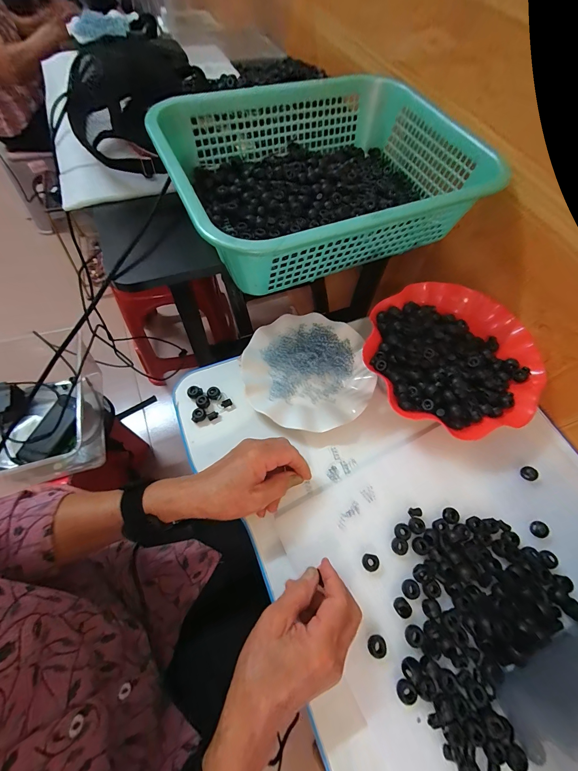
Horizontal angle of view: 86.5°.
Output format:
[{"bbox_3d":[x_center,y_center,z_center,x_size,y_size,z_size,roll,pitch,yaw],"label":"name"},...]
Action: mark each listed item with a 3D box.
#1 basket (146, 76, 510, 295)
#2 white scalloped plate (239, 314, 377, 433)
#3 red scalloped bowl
[{"bbox_3d":[0.041,-0.274,0.411,0.373,0.098,0.282,-22,67,-14],"label":"basket"},{"bbox_3d":[0.025,-0.021,0.433,0.173,0.020,0.175,1,63,-3],"label":"white scalloped plate"},{"bbox_3d":[0.215,-0.034,0.425,0.212,0.059,0.216,1,63,-3],"label":"red scalloped bowl"}]

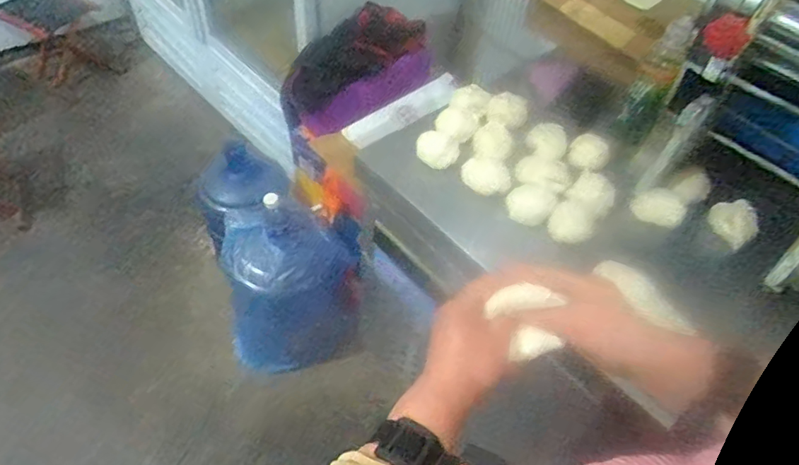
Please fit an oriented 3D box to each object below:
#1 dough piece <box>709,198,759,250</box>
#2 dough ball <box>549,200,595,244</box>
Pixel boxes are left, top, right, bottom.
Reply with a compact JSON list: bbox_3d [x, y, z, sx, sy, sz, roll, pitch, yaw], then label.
[{"bbox_3d":[0.509,-0.018,0.834,0.057,0.036,0.068,-27,58,-25],"label":"dough piece"},{"bbox_3d":[0.265,-0.013,0.842,0.064,0.032,0.054,30,54,17],"label":"dough ball"}]

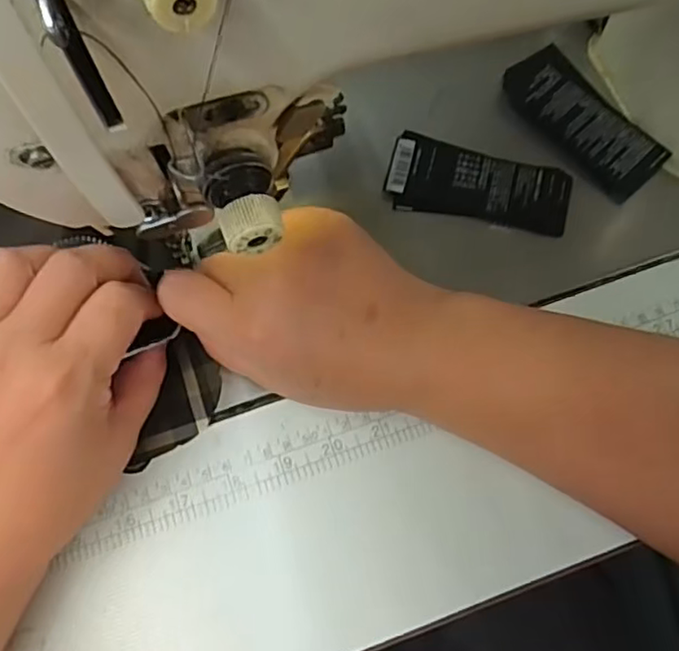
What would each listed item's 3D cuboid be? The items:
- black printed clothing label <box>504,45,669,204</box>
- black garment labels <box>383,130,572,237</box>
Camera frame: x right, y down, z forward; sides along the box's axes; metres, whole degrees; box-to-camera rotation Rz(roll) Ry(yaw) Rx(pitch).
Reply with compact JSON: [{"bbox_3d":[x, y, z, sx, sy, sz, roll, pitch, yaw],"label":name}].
[{"bbox_3d":[0.135,-0.115,0.352,0.047,0.008,0.097,-36,75,-12],"label":"black printed clothing label"},{"bbox_3d":[0.076,-0.078,0.343,0.097,0.004,0.043,10,71,3],"label":"black garment labels"}]

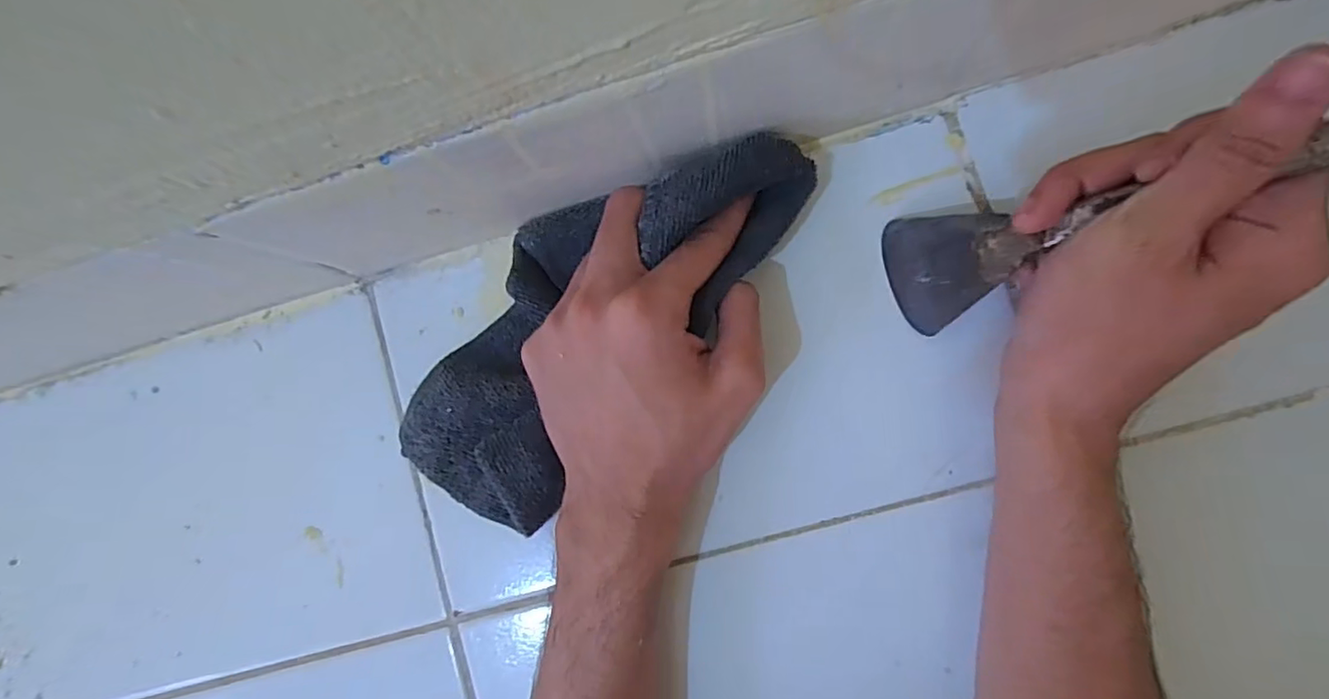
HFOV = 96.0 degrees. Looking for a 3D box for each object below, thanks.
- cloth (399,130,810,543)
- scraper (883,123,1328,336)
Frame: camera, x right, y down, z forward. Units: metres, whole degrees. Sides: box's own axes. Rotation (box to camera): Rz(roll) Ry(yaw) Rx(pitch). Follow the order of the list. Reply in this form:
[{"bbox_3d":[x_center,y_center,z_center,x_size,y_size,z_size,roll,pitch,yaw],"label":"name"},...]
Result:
[{"bbox_3d":[-0.032,-0.012,0.271,0.228,0.036,0.108,-39,83,13],"label":"cloth"},{"bbox_3d":[0.152,-0.045,0.222,0.143,0.013,0.048,-17,85,46],"label":"scraper"}]

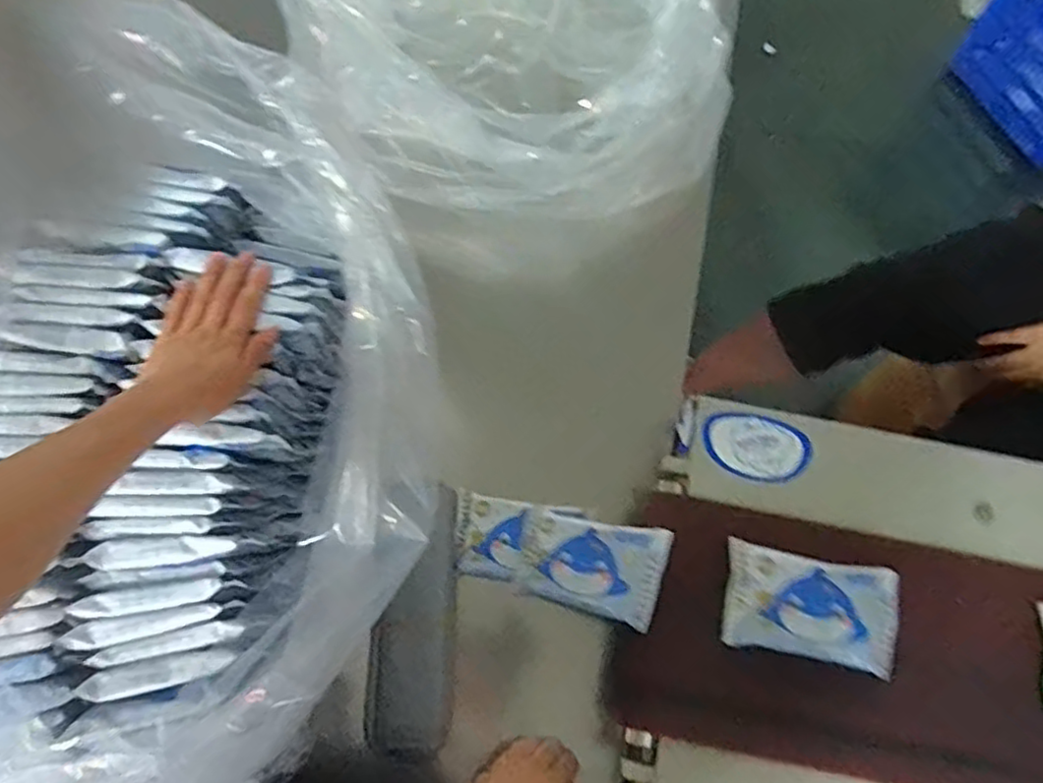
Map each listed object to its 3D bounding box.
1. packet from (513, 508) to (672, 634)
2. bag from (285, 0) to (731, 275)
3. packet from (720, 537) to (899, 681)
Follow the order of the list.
[{"bbox_3d":[0.061,0.157,0.596,0.137,0.016,0.081,5,70,31],"label":"packet"},{"bbox_3d":[-0.046,-0.496,0.831,0.479,0.182,0.643,-25,75,-9],"label":"bag"},{"bbox_3d":[0.245,0.185,0.564,0.142,0.031,0.083,12,73,2],"label":"packet"}]

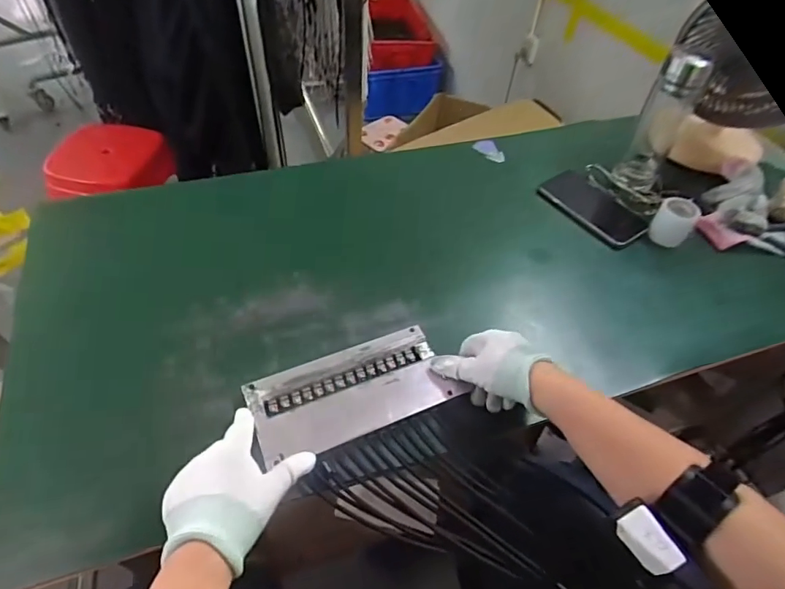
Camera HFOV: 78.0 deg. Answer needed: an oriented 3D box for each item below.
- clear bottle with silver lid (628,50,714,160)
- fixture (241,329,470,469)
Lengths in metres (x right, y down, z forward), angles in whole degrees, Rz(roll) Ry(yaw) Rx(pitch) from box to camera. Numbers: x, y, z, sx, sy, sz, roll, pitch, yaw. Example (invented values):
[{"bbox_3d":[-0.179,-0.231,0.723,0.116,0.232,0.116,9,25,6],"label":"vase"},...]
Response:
[{"bbox_3d":[0.397,-0.259,0.714,0.062,0.186,0.067,25,52,17],"label":"clear bottle with silver lid"},{"bbox_3d":[-0.041,0.098,0.498,0.197,0.016,0.101,-18,53,-19],"label":"fixture"}]

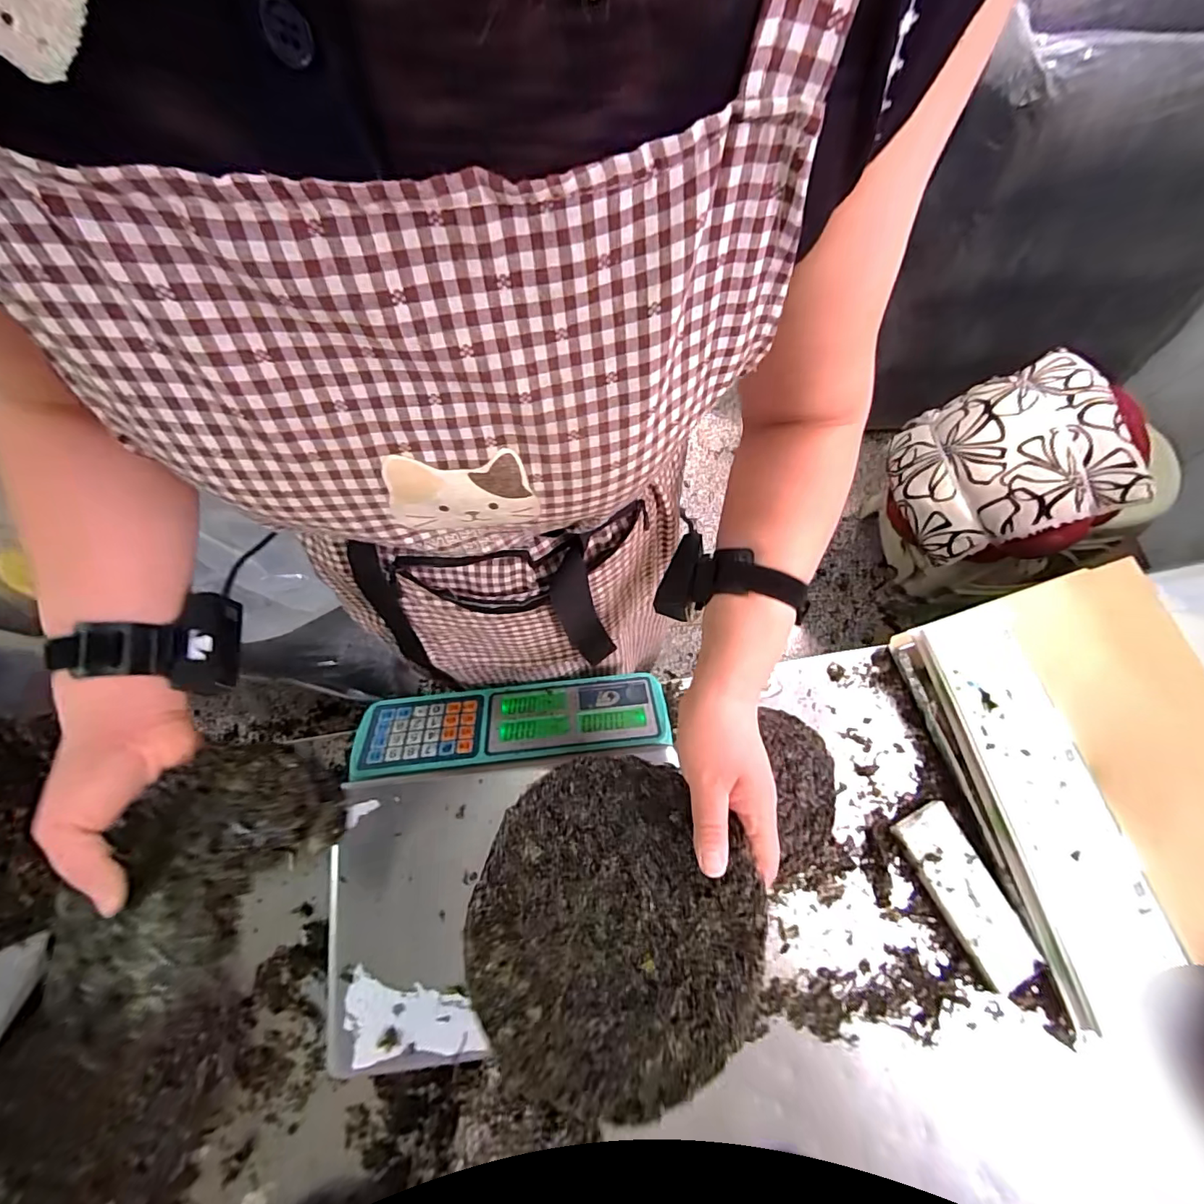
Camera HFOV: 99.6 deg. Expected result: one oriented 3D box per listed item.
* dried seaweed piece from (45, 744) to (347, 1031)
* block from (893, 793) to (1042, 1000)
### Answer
[{"bbox_3d":[-0.255,0.162,0.319,0.120,0.029,0.176,39,80,11],"label":"dried seaweed piece"},{"bbox_3d":[0.441,0.355,0.614,0.069,0.019,0.208,-26,76,-5],"label":"block"}]

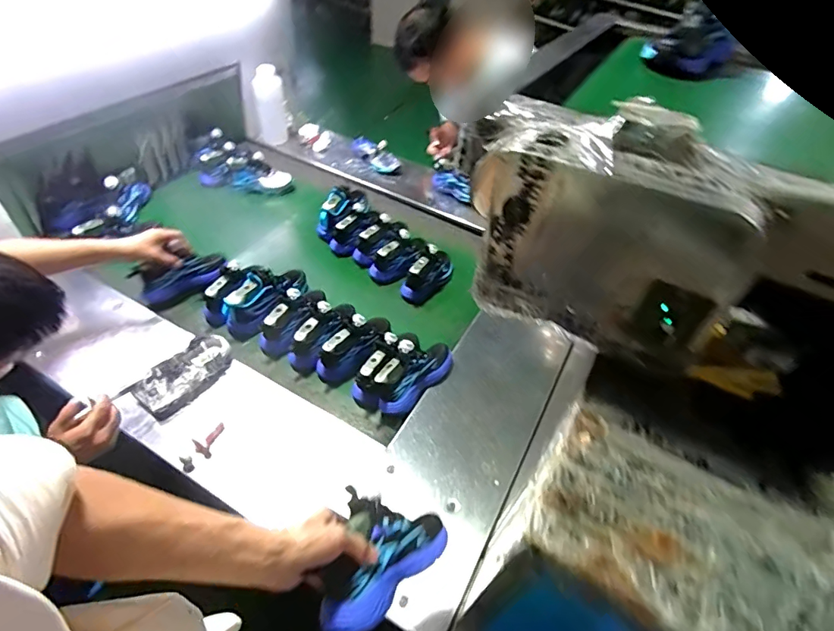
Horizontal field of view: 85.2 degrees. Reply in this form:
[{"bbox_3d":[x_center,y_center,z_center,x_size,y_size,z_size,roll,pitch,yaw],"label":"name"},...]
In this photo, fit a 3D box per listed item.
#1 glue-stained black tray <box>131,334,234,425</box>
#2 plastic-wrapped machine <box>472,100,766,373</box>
[{"bbox_3d":[-0.474,0.120,0.941,0.102,0.048,0.196,34,53,24],"label":"glue-stained black tray"},{"bbox_3d":[0.192,-0.093,0.496,0.275,0.227,0.121,20,49,13],"label":"plastic-wrapped machine"}]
◇ ◇ ◇ ◇ ◇
*YOUR OBJECTIVE*: With all pictures left out, please transcribe exactly the lines from the start of the material through the line with "#2 white scalloped plate (239, 314, 377, 433)".

*YOUR SOLUTION*:
Horizontal angle of view: 86.5°.
Output format:
[{"bbox_3d":[x_center,y_center,z_center,x_size,y_size,z_size,roll,pitch,yaw],"label":"name"},...]
Action: mark each listed item with a 3D box.
#1 basket (146, 76, 510, 295)
#2 white scalloped plate (239, 314, 377, 433)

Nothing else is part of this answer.